Document Type

Article

Publication Date

2019

Abstract

Earlier this year the prestigious EAT-Lancet Commission called on the world to eat less meat to slow climate change. Three other reports in the last year echoed that message, including two published in Science and Nature, and one produced in partnership with two UN agencies and the World Bank. Even the normally cautious Intergovernmental Panel on Climate Change noted in its October report the “increasing agreement that overall emissions from food systems could be reduced by targeting the demand for meat and other livestock products.” This marks a major change. The climate movement long ignored the inconvenient truth of meat’s greenhouse gas emissions — so much so that a hit documentary alleged a Cowspiracy between environmentalists and the meat industry.
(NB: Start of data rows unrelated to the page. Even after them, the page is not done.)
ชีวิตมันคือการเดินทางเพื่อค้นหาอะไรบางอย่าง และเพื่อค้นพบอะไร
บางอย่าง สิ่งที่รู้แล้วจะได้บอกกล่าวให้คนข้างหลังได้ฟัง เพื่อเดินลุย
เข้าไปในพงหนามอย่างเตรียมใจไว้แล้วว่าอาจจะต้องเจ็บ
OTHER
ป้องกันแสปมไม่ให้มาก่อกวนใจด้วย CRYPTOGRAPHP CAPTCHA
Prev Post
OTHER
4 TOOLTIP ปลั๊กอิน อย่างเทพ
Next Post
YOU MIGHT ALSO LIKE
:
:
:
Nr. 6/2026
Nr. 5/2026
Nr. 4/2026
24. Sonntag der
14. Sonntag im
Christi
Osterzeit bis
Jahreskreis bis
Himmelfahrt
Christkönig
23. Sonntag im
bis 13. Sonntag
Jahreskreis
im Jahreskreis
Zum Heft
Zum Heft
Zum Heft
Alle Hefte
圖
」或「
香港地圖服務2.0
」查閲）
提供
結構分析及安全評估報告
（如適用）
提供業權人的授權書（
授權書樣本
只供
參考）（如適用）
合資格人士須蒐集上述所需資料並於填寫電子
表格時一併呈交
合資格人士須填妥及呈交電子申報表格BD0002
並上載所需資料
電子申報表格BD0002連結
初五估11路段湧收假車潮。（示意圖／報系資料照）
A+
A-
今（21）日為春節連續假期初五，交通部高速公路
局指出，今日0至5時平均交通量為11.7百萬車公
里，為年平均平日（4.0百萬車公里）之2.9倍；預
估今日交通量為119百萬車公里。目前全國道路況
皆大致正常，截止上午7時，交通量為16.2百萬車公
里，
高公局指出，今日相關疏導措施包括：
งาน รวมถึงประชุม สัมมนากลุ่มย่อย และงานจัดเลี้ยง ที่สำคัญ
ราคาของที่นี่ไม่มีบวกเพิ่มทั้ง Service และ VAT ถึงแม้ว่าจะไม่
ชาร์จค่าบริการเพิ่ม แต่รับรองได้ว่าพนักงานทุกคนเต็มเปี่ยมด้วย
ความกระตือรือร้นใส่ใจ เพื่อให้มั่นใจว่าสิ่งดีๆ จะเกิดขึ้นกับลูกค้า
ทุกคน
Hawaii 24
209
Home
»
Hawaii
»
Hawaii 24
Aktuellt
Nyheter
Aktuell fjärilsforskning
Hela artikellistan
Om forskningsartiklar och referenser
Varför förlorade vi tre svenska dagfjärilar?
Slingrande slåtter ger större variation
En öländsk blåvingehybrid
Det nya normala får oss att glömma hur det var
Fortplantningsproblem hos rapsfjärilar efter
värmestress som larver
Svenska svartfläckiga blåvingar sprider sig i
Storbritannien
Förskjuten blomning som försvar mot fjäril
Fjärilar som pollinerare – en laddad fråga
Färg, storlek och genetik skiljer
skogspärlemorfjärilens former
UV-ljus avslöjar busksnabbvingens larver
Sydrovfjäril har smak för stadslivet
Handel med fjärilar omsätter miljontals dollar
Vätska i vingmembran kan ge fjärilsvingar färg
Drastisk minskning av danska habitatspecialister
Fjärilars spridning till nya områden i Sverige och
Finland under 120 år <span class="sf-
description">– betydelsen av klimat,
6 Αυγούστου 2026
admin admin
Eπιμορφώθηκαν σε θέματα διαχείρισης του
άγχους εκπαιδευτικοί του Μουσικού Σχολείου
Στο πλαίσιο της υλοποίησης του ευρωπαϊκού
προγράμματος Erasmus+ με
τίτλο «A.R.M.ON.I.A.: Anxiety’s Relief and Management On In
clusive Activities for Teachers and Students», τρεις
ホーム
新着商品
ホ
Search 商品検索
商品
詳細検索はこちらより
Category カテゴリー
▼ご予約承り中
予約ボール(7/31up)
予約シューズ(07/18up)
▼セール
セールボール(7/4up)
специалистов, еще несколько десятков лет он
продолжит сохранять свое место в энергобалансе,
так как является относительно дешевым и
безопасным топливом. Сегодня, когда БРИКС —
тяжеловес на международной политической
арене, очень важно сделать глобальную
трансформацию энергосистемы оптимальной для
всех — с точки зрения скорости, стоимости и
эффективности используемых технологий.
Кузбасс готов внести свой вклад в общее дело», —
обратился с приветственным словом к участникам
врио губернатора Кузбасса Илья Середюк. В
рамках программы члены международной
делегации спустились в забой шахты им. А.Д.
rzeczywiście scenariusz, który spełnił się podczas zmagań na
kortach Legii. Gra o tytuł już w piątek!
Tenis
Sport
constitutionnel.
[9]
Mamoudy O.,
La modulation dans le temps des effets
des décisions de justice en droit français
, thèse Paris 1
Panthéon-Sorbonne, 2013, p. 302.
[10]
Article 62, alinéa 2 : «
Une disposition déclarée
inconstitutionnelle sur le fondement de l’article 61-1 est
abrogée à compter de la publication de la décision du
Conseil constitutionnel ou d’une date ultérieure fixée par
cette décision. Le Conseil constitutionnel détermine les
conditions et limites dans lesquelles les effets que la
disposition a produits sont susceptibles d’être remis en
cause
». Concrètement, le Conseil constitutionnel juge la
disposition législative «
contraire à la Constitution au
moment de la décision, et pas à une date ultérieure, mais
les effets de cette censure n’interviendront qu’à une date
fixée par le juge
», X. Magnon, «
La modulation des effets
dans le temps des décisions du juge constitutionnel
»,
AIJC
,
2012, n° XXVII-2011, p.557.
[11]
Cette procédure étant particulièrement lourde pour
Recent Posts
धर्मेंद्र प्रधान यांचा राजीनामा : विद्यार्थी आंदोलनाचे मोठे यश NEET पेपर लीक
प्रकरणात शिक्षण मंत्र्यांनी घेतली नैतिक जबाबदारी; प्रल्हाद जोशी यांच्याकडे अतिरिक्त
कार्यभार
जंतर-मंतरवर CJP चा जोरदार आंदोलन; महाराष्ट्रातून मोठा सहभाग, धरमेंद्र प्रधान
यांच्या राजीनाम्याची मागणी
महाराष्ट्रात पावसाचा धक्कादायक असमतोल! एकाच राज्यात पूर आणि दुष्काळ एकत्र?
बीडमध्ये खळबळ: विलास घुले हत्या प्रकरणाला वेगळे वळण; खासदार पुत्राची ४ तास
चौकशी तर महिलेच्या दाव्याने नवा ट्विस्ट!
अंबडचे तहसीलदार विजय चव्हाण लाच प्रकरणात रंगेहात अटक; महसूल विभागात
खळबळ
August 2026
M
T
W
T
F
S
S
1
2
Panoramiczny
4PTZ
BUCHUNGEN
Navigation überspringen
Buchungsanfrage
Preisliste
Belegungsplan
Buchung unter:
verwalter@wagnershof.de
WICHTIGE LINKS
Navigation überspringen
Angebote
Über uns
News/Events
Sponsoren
PETA activists grew so frustrated at Al Gore’s evasion of the issue that they trailed him in chicken costumes in a hummer, accusing him of being “too chicken to go vegetarian” (he later went vegan, though it’s unclear what role the chicken costumes played). A lot has changed since then. Major environmental groups, including Greenpeace, the Sierra Club, National Resources Defense Council, World Wildlife Fund UK, World Resources Institute, and Friends of the Earth, now encourage people to eat less meat. Even the UN’s Environment Program and the World Economic Forum have highlighted animal agriculture’s contribution to climate change, as did The New York Times in a major feature this week. This is welcome news for the climate. Animal agriculture contributes a substantial share of greenhouse gas emissions — though the best estimates peg it at 14.5%-16.5% globally, not 51%, as some activists claim based on one unpublished study. (The US percentage is lower, mainly because US total emissions are so large.) The Nature study’s authors warn that a global shift to a “flexitarian” diet is “essential” to keep temperature rises under the 2C cap by 2050. This also sounds like welcome news for animals. Some animal advocates now argue that the global attention on climate change offers the best hope to end factory farming. So could we help farm animals by focusing more on the climate?